The plan echoes the draconian rules brought in under the Sarbanes-Oxley Act in the US framed in response to the financial scandal at Enron, the world's biggest corporate collapse.
That act made company directors personally liable for all financial reports they signed off with penalties of up to 20 years in prison if they were found to be false.
Sarbox, as it became known, was discredited for causing corporate decision-making paralysis as well as leading to a huge rise in accounting costs. Companies were forced to demand more time of their auditors to get the figures right and the auditors billed accordingly, leading to a huge rise in fees for the Big Four international accounting giants.
City law firm Berwin Leighton Paisner said putting such an onus on finance directors in the UK as part of Darling's wider clampdown on tax avoidance could be potentially disastrous.

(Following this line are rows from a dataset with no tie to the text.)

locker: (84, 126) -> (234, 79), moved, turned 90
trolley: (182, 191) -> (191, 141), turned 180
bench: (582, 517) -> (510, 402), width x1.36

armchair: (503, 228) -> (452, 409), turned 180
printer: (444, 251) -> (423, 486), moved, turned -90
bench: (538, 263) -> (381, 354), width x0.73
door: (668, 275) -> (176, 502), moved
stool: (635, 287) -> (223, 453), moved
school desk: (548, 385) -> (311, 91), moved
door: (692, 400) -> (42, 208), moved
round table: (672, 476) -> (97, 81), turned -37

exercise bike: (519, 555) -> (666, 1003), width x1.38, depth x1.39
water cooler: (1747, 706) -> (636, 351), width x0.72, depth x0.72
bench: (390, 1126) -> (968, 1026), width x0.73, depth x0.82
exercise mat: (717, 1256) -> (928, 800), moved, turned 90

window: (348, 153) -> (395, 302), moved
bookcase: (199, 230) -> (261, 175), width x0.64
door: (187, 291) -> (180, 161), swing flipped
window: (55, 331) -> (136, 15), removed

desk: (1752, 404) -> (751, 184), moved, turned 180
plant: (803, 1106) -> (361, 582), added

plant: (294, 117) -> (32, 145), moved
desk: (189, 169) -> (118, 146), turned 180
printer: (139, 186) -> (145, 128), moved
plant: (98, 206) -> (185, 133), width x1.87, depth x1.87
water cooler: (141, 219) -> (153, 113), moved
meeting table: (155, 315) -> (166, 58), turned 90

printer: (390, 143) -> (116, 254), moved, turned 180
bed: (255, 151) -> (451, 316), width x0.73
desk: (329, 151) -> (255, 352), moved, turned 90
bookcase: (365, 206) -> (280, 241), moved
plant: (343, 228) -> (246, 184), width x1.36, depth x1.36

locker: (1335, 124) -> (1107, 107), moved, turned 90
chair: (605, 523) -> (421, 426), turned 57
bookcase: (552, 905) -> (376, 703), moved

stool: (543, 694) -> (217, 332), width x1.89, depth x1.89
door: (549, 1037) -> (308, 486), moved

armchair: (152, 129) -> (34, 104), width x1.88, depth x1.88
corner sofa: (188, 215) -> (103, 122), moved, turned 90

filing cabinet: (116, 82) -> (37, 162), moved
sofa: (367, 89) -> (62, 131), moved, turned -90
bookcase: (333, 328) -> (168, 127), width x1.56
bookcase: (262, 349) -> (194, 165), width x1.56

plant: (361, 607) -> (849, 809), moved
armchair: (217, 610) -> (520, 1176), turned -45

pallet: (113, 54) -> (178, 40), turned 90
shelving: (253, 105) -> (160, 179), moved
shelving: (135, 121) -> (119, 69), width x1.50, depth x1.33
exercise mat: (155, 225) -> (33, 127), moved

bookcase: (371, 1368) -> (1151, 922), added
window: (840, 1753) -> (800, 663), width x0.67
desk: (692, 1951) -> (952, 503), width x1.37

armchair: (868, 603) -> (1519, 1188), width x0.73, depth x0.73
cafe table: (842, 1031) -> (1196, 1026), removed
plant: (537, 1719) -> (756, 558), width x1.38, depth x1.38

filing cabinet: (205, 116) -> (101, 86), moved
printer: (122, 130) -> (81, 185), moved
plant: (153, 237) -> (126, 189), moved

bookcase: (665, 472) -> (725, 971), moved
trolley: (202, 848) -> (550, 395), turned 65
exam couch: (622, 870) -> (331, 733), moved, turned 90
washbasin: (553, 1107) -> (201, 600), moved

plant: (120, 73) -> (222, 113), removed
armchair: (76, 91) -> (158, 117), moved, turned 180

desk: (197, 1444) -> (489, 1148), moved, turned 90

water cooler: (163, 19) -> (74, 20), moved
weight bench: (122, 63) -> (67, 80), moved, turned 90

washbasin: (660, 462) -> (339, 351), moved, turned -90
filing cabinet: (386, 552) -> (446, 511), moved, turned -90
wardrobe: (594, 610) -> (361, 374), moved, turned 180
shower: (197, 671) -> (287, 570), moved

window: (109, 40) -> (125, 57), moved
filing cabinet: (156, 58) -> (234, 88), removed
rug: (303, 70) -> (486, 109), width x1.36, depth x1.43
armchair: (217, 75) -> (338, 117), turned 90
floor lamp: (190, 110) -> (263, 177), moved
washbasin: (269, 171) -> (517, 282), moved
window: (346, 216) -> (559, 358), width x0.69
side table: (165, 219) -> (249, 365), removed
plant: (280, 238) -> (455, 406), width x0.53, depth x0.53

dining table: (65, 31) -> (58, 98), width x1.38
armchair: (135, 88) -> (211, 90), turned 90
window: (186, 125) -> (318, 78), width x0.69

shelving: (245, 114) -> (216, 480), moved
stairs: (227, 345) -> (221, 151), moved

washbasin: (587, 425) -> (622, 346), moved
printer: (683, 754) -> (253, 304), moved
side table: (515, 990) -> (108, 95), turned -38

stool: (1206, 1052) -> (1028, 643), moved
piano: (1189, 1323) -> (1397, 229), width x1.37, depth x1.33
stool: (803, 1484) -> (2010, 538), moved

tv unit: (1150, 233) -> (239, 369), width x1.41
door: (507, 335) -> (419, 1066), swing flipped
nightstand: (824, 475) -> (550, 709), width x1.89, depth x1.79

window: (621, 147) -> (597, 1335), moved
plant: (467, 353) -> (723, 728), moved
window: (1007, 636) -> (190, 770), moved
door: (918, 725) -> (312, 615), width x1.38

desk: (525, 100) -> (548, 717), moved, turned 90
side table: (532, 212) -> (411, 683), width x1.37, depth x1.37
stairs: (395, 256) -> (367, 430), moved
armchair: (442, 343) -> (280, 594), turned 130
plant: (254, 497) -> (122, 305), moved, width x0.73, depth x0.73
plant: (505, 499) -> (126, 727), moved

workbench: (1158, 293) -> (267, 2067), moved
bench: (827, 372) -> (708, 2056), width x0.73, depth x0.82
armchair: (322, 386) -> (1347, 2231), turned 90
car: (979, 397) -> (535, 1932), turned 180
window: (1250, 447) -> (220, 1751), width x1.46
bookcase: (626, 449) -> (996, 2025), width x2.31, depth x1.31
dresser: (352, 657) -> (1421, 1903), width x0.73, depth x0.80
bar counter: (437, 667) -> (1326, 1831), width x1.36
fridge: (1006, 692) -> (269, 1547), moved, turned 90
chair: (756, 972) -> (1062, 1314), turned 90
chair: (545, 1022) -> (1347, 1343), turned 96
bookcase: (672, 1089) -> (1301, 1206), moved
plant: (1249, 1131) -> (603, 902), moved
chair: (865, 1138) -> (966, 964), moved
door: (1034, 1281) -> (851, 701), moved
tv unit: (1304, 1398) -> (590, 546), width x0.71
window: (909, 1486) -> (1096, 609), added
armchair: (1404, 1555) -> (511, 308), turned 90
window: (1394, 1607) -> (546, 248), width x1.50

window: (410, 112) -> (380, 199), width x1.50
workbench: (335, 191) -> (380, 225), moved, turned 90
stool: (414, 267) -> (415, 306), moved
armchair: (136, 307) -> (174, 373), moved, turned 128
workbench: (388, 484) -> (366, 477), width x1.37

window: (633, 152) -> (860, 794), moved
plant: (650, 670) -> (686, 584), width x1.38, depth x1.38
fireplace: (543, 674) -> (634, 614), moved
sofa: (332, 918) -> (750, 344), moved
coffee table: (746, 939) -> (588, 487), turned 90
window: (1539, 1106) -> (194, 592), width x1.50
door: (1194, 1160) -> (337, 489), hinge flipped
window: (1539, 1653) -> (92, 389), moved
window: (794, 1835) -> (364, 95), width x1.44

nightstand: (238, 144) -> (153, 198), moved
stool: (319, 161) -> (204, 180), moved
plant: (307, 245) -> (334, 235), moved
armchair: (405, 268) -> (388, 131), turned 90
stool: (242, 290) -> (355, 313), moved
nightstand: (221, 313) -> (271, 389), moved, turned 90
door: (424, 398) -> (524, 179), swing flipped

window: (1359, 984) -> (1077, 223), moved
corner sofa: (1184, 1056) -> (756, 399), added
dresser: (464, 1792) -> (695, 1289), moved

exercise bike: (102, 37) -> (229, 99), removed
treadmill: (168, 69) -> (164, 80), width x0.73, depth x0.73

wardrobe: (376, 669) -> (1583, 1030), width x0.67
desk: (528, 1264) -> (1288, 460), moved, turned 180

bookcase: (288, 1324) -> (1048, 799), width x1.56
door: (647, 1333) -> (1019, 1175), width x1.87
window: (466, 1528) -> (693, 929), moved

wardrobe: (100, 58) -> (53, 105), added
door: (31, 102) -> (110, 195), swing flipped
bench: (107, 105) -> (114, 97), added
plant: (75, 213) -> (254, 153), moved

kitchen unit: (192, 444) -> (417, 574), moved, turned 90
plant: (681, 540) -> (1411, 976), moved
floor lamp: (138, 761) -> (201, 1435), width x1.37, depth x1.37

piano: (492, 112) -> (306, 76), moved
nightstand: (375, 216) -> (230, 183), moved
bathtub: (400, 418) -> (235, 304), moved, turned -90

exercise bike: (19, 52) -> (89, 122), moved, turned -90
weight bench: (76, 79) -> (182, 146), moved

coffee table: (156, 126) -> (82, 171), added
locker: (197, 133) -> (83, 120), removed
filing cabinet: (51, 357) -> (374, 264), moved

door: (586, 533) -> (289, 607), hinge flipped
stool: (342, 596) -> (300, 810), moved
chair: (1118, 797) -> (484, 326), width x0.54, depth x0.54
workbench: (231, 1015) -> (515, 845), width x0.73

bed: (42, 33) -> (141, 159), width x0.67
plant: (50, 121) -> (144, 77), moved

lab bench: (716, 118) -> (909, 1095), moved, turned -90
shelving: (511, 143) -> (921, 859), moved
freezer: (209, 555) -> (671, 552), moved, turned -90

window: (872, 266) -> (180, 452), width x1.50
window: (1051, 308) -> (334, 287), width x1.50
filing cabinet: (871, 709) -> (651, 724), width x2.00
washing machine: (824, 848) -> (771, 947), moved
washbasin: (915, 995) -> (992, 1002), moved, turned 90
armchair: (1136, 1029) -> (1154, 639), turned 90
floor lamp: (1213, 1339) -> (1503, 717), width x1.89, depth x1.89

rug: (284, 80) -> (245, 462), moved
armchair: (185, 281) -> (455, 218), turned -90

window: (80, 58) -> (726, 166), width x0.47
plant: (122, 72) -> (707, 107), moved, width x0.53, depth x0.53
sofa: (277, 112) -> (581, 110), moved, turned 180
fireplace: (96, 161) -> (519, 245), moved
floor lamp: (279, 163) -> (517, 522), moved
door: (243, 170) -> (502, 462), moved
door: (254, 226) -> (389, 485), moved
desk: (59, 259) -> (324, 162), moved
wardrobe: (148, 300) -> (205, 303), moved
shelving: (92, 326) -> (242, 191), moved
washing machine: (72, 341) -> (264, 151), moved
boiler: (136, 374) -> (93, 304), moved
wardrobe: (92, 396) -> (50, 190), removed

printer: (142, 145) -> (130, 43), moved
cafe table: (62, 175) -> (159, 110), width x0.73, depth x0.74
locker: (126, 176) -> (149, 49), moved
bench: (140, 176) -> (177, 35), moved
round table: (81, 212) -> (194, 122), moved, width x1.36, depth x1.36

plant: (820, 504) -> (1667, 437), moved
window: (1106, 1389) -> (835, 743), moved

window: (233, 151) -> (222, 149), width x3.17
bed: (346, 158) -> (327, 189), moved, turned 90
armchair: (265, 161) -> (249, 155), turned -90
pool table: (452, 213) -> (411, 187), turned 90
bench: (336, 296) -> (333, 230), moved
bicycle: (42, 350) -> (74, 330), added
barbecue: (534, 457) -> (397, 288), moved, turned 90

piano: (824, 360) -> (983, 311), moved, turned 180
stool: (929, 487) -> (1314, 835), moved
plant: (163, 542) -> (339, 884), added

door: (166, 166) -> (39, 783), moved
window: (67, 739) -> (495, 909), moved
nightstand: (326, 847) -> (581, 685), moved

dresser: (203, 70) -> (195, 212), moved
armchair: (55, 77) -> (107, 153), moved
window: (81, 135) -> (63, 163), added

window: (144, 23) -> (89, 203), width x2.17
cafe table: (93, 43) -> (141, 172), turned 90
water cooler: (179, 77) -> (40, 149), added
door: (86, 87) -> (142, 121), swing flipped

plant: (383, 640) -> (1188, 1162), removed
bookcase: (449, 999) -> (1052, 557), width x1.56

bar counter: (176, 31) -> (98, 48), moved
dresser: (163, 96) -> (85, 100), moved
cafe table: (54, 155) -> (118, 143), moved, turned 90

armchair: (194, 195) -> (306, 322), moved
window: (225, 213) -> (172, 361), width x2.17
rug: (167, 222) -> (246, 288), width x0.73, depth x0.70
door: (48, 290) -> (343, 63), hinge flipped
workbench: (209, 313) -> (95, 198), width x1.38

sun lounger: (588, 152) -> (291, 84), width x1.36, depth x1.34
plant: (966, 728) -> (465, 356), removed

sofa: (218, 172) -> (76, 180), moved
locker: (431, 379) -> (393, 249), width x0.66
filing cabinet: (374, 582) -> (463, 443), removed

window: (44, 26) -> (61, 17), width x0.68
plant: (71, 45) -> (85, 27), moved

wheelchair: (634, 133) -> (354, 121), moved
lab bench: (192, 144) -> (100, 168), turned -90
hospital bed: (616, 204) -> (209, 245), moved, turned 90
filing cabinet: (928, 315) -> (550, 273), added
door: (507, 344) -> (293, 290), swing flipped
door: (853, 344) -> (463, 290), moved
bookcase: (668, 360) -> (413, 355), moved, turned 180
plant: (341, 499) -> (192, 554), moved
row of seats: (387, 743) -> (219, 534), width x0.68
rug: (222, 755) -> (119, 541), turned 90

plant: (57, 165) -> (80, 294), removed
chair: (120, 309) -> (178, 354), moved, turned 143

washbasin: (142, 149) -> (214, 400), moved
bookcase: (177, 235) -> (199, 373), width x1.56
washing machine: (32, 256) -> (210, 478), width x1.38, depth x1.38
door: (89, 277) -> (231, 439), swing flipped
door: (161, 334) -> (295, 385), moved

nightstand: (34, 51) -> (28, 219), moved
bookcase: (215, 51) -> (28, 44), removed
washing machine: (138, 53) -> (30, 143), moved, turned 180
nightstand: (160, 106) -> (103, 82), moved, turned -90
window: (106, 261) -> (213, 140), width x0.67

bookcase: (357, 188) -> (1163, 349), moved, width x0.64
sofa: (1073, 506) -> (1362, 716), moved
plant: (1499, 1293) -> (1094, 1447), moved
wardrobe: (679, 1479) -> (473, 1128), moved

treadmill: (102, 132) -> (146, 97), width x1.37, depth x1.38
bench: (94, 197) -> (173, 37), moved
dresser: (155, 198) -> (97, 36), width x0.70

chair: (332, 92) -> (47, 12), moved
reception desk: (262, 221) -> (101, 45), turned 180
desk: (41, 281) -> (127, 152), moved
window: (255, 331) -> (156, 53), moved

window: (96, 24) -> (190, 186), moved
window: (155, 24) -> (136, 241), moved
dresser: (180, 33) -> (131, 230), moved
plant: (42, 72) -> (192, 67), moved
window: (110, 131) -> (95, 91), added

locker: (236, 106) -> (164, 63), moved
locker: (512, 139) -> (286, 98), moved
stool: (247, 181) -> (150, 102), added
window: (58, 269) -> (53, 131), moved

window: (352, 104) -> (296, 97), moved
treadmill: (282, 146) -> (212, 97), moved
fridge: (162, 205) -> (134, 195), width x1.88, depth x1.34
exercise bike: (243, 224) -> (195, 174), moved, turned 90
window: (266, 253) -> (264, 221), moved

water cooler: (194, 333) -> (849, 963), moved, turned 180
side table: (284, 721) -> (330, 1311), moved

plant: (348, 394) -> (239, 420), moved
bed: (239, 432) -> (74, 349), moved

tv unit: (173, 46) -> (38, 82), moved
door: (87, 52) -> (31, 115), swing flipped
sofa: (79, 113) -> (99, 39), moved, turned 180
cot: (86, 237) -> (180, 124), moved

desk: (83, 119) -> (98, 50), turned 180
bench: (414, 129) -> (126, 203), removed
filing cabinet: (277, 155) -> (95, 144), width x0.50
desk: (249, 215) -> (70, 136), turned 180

"Britain is in danger of introducing Sarbanes-Oxley style legislation by the back door which would severely damage UK plc and further encourage companies to emigrate," said Berwin's head of tax Michael Wistow.
"While it is intended to ensure companies pay an extra £140 million of tax in the next four years, in reality it is likely to cause tax to distort commercial decisions.
"We have reservations — real concerns — about the potential implications of this.
"This is an extraordinary retrograde step which shows little sign of learning the lessons of Sarbanes-Oxley," he added.